ABOUT THIS TASK ::
Find the line containing "Page: 11/11 |", then output it and every line after it through the end of the listing below, exactly as written.

PROVIDED INFORMATION ::
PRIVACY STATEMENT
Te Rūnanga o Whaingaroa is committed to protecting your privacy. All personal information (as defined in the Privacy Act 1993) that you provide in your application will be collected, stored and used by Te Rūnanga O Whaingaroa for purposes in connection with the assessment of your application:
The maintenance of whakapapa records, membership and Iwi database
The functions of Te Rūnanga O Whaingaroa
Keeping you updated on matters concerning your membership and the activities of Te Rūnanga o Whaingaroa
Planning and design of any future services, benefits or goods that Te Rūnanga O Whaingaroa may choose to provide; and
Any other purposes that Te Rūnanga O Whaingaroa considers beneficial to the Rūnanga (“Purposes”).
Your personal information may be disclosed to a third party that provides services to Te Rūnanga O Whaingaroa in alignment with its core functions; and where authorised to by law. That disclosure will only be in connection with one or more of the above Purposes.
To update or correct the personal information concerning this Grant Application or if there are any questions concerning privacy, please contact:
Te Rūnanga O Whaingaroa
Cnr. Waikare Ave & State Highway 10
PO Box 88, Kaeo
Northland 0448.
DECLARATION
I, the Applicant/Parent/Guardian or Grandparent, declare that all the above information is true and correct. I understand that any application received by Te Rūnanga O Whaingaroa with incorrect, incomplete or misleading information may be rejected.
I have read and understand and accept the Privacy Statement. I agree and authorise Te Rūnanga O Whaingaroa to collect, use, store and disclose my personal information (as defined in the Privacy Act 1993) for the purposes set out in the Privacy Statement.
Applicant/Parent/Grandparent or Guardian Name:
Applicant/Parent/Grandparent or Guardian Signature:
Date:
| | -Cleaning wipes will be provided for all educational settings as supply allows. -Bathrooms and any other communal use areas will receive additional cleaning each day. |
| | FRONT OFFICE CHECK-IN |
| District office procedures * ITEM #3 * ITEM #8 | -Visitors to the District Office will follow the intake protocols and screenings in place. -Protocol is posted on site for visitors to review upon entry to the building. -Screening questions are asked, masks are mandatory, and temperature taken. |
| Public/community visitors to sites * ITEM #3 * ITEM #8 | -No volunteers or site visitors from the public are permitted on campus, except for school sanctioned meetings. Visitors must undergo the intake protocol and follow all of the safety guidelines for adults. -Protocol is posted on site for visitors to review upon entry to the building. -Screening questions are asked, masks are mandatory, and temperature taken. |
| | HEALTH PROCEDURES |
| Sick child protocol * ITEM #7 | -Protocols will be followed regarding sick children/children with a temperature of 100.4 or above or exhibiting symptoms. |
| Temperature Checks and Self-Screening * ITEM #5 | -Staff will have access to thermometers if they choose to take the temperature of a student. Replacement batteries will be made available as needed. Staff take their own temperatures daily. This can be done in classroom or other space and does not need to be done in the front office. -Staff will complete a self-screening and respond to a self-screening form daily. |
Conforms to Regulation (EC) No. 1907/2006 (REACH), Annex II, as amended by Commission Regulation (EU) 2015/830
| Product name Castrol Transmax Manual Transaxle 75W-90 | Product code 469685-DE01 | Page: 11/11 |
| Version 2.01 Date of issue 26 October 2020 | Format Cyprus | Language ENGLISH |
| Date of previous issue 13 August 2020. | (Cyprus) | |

YOUR SOLUTION ::
| Product name Castrol Transmax Manual Transaxle 75W-90 | Product code 469685-DE01 | Page: 11/11 |
| Version 2.01 Date of issue 26 October 2020 | Format Cyprus | Language ENGLISH |
| Date of previous issue 13 August 2020. | (Cyprus) | |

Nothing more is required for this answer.